For those of you that haven’t read my first post in this “series” called Additions to Your Dictionary, have no fear! This post is not like the Harry Potter or Twilight series where you need to see the first movie (or in this case the first blog post) to understand the second one. I’ll quickly bring you newcomers up to speed; I’m going to provide you guys with some foreign words that describe common situations, emotions, or actions that don’t translate to any single English word. When we start a sentence with “you know when…” or “you know that feeling…”, the rest of the sentence is usually followed by us giving a lengthy description of a really specific feeling, action or circumstance. Fortunately, some of these descriptions can be substituted by borrowing words from other languages. I’m going to provide you guys with the foreign word itself, the language it’s a part of, and the matching English description. Are you all with me? Good, now let’s resume with this wonderful little list.
You know at essentially every holiday meal after your family finishes eating, they clean up all the dishes and they just sit and talk with each other? That event of sharing conversation after a meal with the people you just ate with is actually considered a phenomenon across the world. This event is particularly popular in Spanish-speaking countries around the globe. The Spanish word for this event is called sobremesa.

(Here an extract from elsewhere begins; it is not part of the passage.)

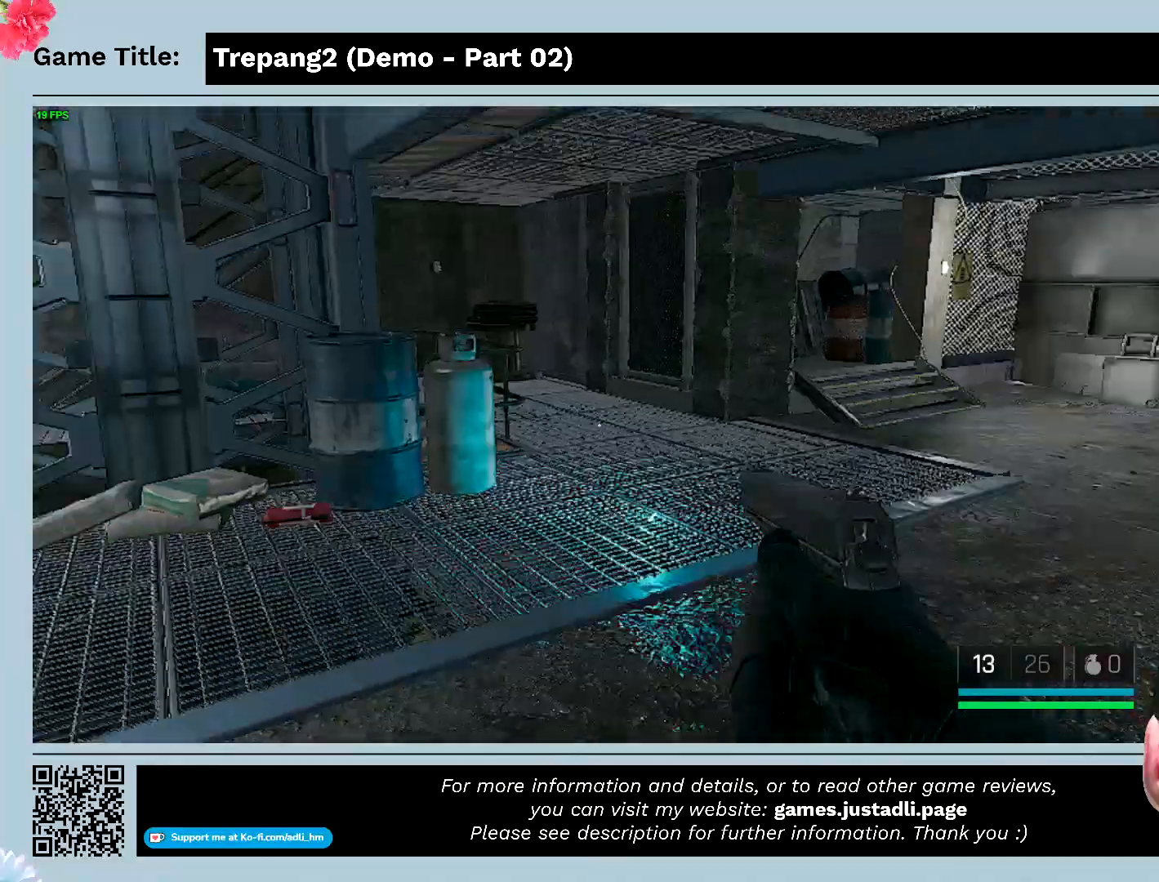
{"keys": ["w"], "mouse": [], "events": []}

I’ll start by setting a very relatable scene for you guys. It’s around 12 pm on a Sunday afternoon and you just woke up from a really exhausting night. You’re absolutely famished since you last ate around 5 pm yesterday evening. You mosey on downstairs and find you’re mom removing a perfectly cooked pizza from the oven because she is best mom ever and she knows how much you looooove her homemade pizza. (Can you tell I added my own little personal touch to that story?) Before you can even ask, she cuts you a slice and serves it to you on a silver platter (or a Frosty the Snowman plate, whatever floats your boat). Since you’re so hungry, you don’t hesitate to pick up slice and begin your lunch. Everything is going swimmingly until you take a great, big bite and you feel like someone is pouring lava directly on your tongue. In a futile attempt to escape the heat of the lava, you open your mouth, tilt your head around, make a few untranslatable noises and move the food around in your mouth. The Ghanaians have a single verb for that whole sequence of actions: pelinti.

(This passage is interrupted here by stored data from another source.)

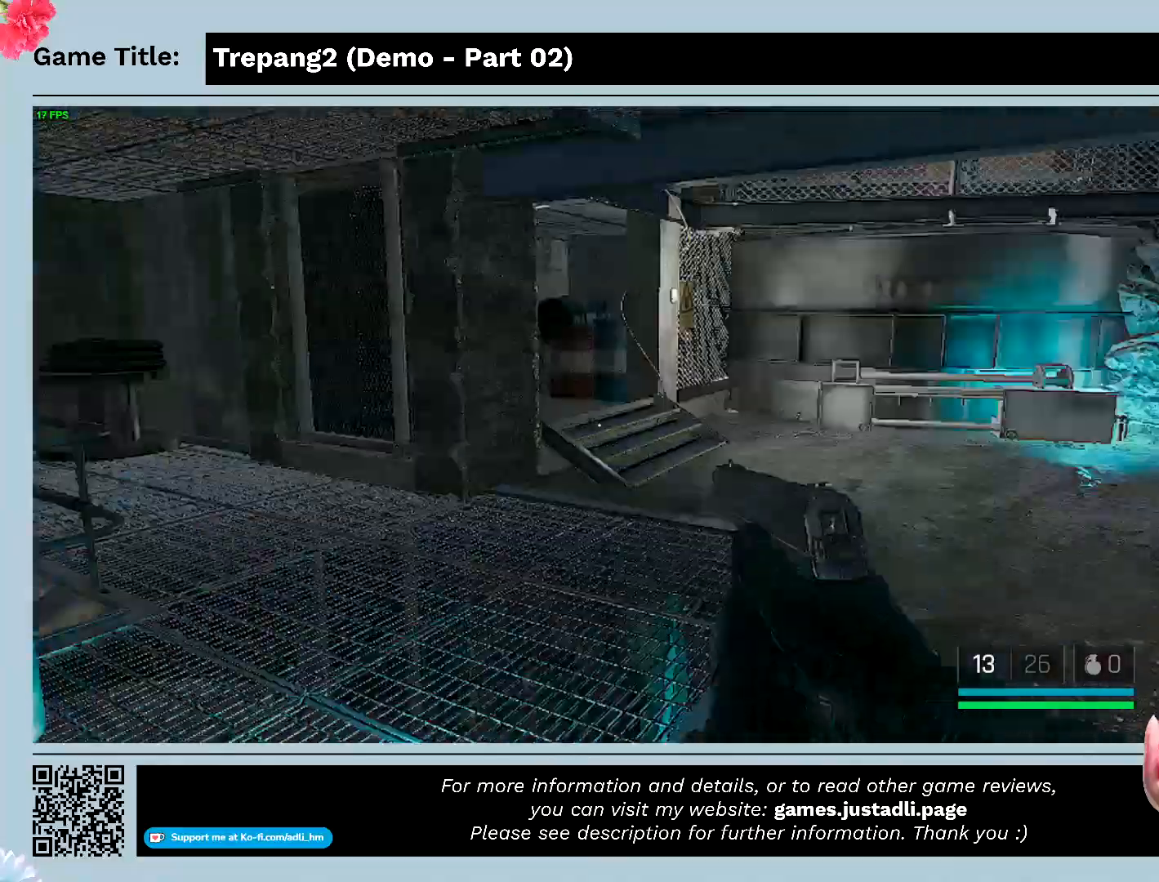
{"keys": ["w"], "mouse": [], "events": []}
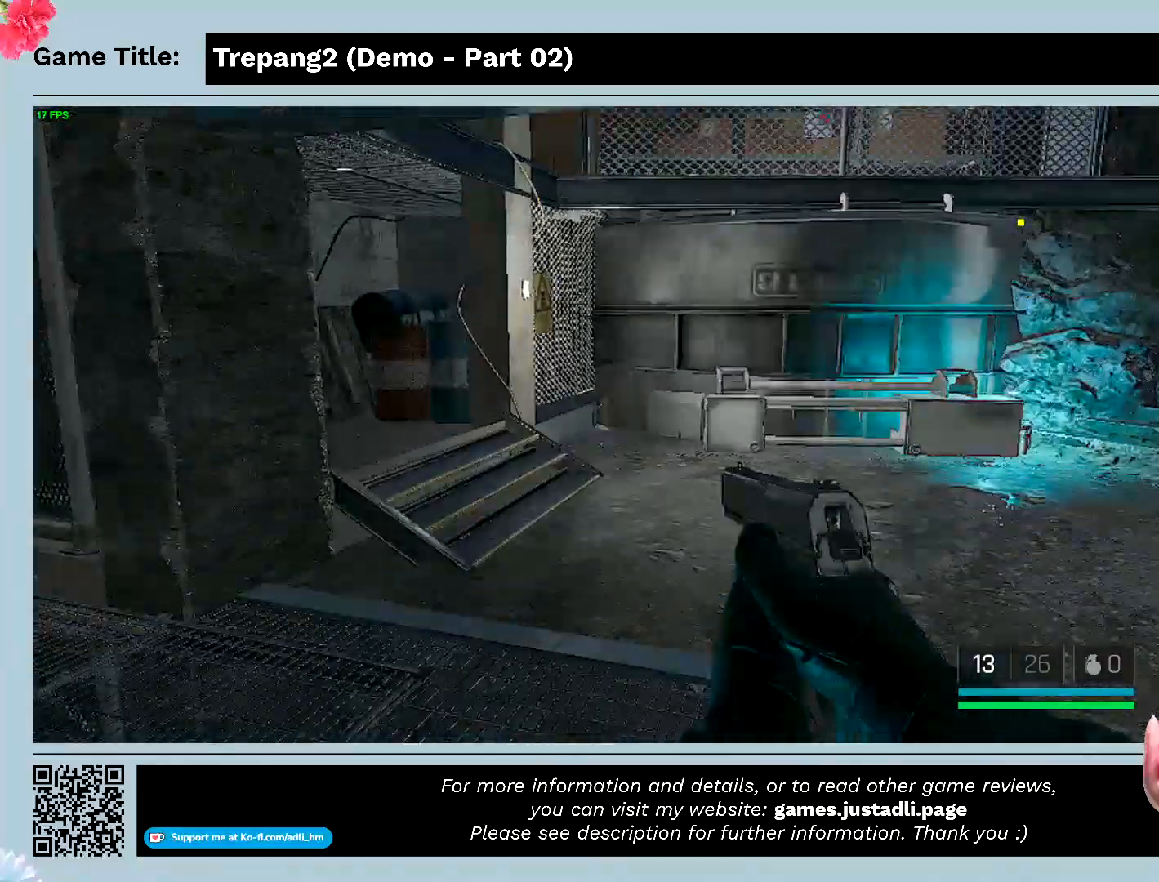
{"keys": ["w"], "mouse": [], "events": []}
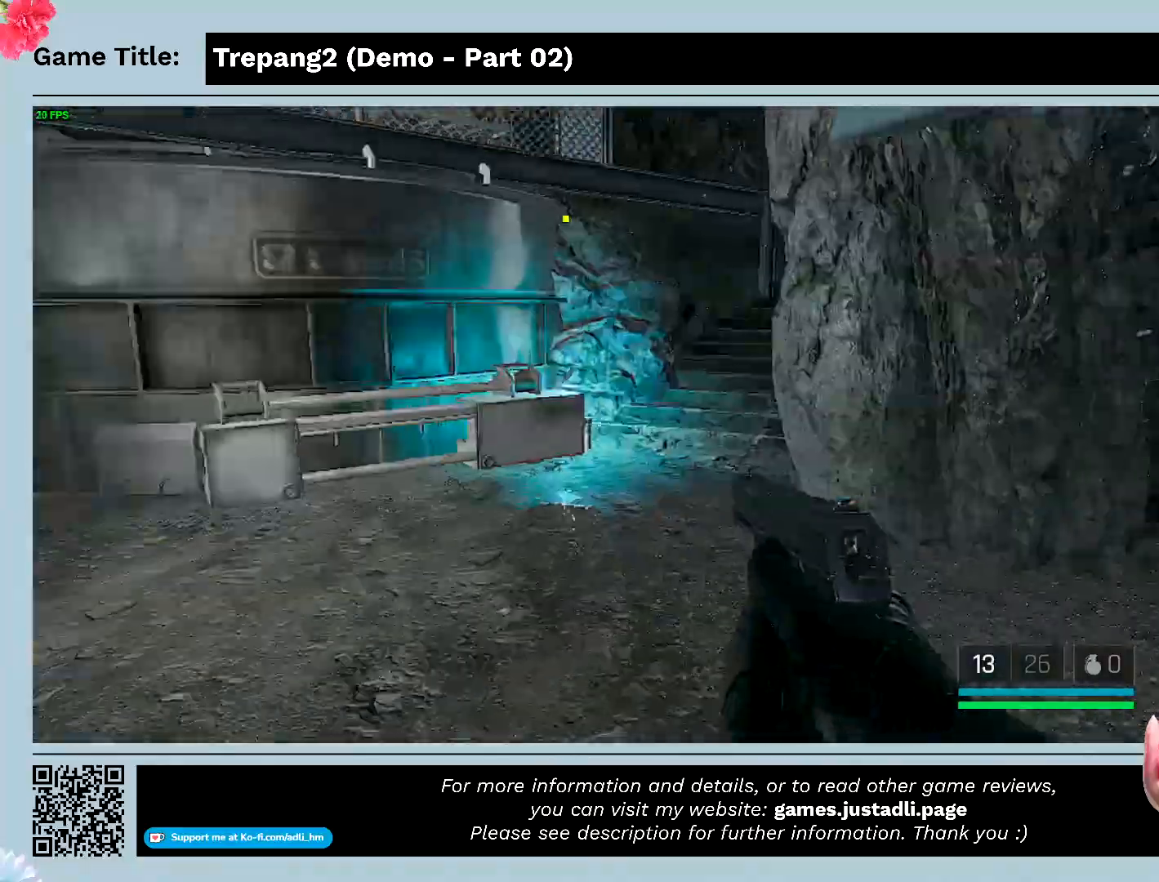
{"keys": ["w"], "mouse": [], "events": []}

Have any younger children in your family? Got any friends with younger siblings? If neither applies to you, if you’ve ever been in an environment with children, or maybe even an immature adult, you’ve definitely had someone mencolek you. This is an Indonesian work that refers to that seemingly pre-historic trick of someone tapping you on the shoulder, and then turning around to find them on the opposite shoulder they tapped you on. I guess the Indonesians still find some comic relief in this “joke”.